When people ask me what I do for a living, I tell them I am the Communications Officer for Women’s Health Research at Yale.
But it’s not that simple.
Because WHRY is unique, it is not easy to summarize all that the center does in a sentence or two. The name itself offers an accurate description, but not the entire story.
So what exactly is Women’s Health Research at Yale? It is a self-supporting center within Yale School of Medicine that for 20 years has been changing the landscape of medical research and practice by ensuring the study of women and examining health differences between women and men to improve the lives of everyone.
But even that not-so-brief description can lead to a lot of questions among people unfamiliar with our work.
Why, for example, does the landscape of medical research and practice need changing?
Most people are not aware that it wasn’t until the mid-1990s that women were required to be included as participants in clinical trials seeking grants from the National Institutes of Health, the world’s single largest funder of biomedical research. And most people are not aware that it wasn’t until 2016 that the NIH began to require the use of female animals, tissues, and cells in laboratory studies that form the necessary basis for later human trials.

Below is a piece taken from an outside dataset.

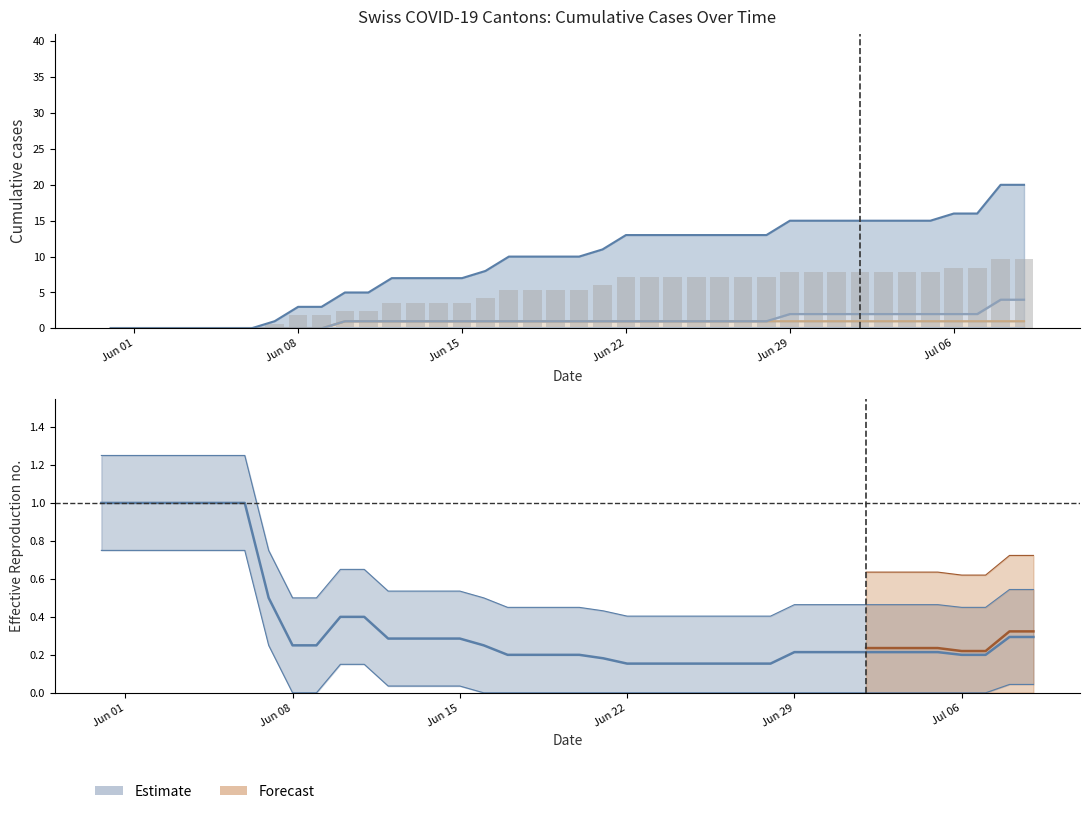

Reading left to right, transcribe all the data shown in this chart.

0.0	0.0	0.0	0.0	0.0	0.0	0.0	0.6	1.8	1.8	2.4	2.4	3.6	3.6	3.6	3.6	4.2	5.4	5.4	5.4	5.4	6.0	7.2	7.2	7.2	7.2	7.2	7.2	7.2	7.8	7.8	7.8	7.8	7.8	7.8	7.8	8.4	8.4	9.6	9.6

In addition, people might wonder why a center at Yale needs to ensure that researchers examine health differences between sexes and genders. One reason is that even when females are included as research subjects in adequate numbers, the data are not always analyzed by sex or gender to determine if any significant differences exist. This leaves us in the dark about any potential divergences in the prevalence, development, and treatment of diseases and conditions.
So, Women’s Health Research at Yale most definitely benefits women, for whom a gap in health knowledge had grown for decades and whose specific health needs continue to require attention. But WHRY’s additional focus on sex and gender differences also allows men to benefit by illuminating aspects of men’s health that might otherwise get muddled in an unexamined mix of sex and gender data.
And Women’s Health Research at Yale does more than conduct research through our trailblazing Pilot Project Program and interdisciplinary research partnerships. The center also communicates the latest findings to the public to better inform health decisions and lead to better outcomes. Furthermore, we train the next generation of women’s health researchers and clinicians to carry on and spread this important work — both through hands-on mentorship and efforts to integrate sex and gender into medical school curriculums so that physicians and scientists investigate and account for important sex and gender differences.
Finally, it’s important to note that the Y in WHRY stands for Yale, a global institution of higher learning, innovation, and leadership that inspires the minds that inspire the world. WHRY has tremendous resources at our disposal to leverage the generous contributions our supporters make and achieve the greatest possible practical results to improve and even save lives.
In summary, when people ask me what I do, it’s never a short conversation. But it’s an important one. And one I’m eager to have with anyone interested in changing medical research and practice so we can better care for everyone.